Miniera di Poggio Abbù, Murlo (rame)

    E' una delle più interessanti miniere di rame in Toscana. Il geosito (GIL 45) si sviluppa in una parete di diabase a strapiombo sulla sponda destra del fosso del Convento, in un paesaggio di selvaggia bellezza nella Riserva Naturale del Basso Merse e nei pressi dei suggestivi ruderi dell' Eremo di Montespecchio (o Conventaccio), costruito nell'XI secolo utilizzando materiali della zona: il "marmo verde" reperito sul posto ed in parte proveniente da Poggio La Croce (vedi) ed il "calcare rosa", un conglomerato di origine lacustre a cemento calcareo e color salmone proveniente da una vicina cava oggi nascosta dalla vegetazione.

    Le mineralizzazioni consistono in vene di potenza fino a 20-30 centimetri, immerse nel quarzo e disseminate nella massa del diabase, fenomeno piuttosto raro. Sono composte sopratutto da calcopirite (solfati di ferro e rame), associata a minori quantità di bornite (= erubescite), calcosina e in alcune zone pirite cuprifera, con tenore medio in rame del 10%, il quale è anche diffuso nella massa rocciosa con tenore medio dello 0,5%. Una relazione dell'epoca segnala inoltre la frequente presenza di sfalerite varietà marmatite (blenda nera) talora "contenente stannite ad alto contenuto di stagno".

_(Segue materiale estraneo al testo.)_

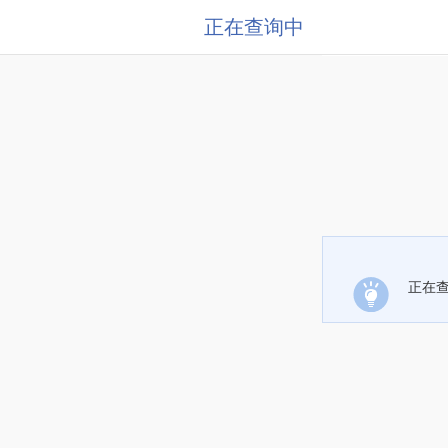
正在查询中
正在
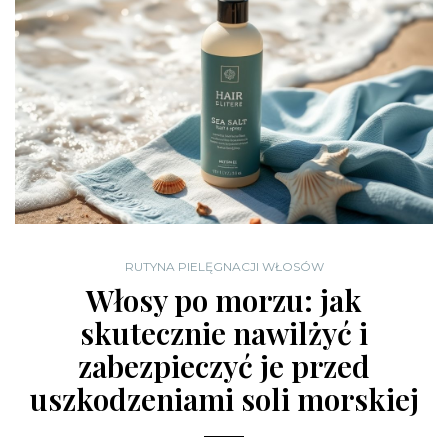
RUTYNA PIELĘGNACJI WŁOSÓW
Włosy po morzu: jak
skutecznie nawilżyć i
zabezpieczyć je przed
uszkodzeniami soli morskiej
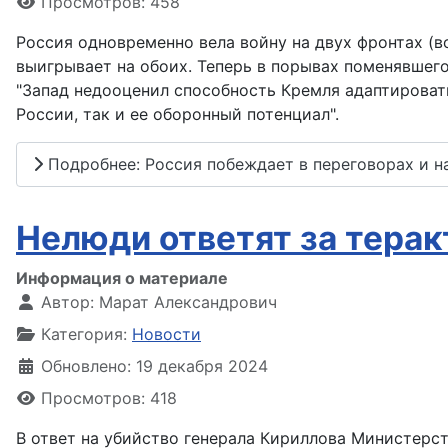
Просмотров: 458
Россия одновременно вела войну на двух фронтах (в
выигрывает на обоих. Теперь в порывах поменявшего
"Запад недооценил способность Кремля адаптировать
России, так и ее оборонный потенциал".
Подробнее: Россия побеждает в переговорах и на
Нелюди ответят за терак
Информация о материале
Автор:
Марат Александрович
Категория:
Новости
Обновлено: 19 декабря 2024
Просмотров: 418
В ответ на убийство генерала Кириллова Министер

    E' possibile che le prime coltivazioni minerarie siano da collegare al vicino sito etrusco di Poggio Civitate (Murlo), dove sono state trovate scorie metallurgiche (raggiungibile in un'ora e mezzo con un percorso trekking segnato). La storia scritta inizia nel 1882 con le prime ricerche, mentre l'attività estrattiva inizia nel 1908 con lo scavo di due gallerie e continua durante la seconda guerra mondiale (1940-1944) con tre nuove gallerie ed il prolungamento di quelle esistenti, oltre ad un tentativo di ripresa nel 1952-1956. Nel complesso sono state scavate 500 metri di gallerie e 200 metri di traverse affrontando grandi difficoltà logistiche ed economiche per la natura impervia del luogo e perché le quantità estratte non giustificarono né la realizzazione sul posto di un impianto di primo trattamento del minerale né una teleferica per portare il materiale all'impianto di Vallerano.

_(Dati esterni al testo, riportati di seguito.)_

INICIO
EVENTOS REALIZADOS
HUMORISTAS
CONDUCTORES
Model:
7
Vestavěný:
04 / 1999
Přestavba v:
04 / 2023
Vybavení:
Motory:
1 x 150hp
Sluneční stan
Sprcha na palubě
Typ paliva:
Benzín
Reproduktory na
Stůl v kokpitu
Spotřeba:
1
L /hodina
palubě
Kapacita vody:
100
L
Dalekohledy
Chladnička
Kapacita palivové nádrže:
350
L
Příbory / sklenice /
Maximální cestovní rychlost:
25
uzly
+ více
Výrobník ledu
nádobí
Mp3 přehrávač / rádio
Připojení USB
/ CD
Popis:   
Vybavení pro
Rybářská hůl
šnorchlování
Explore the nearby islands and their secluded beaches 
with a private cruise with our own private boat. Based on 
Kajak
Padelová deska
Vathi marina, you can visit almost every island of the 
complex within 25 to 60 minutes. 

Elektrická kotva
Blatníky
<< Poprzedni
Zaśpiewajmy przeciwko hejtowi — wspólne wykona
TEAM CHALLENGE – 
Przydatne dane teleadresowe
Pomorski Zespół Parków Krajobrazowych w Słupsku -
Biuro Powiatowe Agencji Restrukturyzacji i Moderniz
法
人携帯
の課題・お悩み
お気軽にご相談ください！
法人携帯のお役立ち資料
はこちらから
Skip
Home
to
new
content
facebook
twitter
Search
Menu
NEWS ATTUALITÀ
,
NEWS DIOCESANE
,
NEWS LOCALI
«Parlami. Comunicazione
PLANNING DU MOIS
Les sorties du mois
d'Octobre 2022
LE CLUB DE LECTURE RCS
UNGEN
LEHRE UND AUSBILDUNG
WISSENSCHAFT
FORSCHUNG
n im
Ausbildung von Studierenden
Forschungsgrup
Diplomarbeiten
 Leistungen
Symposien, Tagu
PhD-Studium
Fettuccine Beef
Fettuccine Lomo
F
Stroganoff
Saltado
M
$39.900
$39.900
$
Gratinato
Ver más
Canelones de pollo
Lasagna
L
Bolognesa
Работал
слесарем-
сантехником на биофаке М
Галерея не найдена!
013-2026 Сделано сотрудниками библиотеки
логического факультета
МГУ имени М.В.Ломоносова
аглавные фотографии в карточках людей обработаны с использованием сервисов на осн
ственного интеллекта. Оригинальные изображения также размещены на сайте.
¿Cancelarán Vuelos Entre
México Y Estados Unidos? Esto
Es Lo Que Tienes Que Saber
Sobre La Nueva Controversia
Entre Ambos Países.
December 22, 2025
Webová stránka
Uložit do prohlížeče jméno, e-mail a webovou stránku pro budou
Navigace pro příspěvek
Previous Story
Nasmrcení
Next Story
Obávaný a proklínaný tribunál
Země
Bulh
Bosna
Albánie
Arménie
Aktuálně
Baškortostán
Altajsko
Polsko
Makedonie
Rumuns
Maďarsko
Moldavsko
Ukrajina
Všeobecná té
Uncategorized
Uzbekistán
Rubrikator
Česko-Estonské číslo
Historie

    Oggi si può intravedere solo la galleria situata nella quota più bassa, lungo la gola del fosso del Convento, ancora ben visibile nel 2003 ma ormai quasi completamente occlusa per i materiali franati, mentre le altre erano già franate nel 1956. Sono anche scomparse, a causa delle piene e delle frane, le discariche delle gallerie affacciate sull'alveo del torrente ed i piccoli edifici indicati nelle mappe dell'epoca, eccetto qualche muro di contenimento.

    Rimangono sul ripido versante due piazzali con cumuli di minerale alterato: molto comuni calcopirite, pirite, quarzo, sfalerite (= blenda), patine di covellite e di malachite; rare bornite (patine sulla calcopirite), calcosina, crisotilo, cuprite, galena, malachite xx, melanterite e prehnite, oltre a cristallini di langite e rozenite contenute in nidi e venule all'interno di una pasta argillosa grigiastra detta losime.

    Percorrenza in auto: 28 Km, 25 minuti; + camminata 2 Km.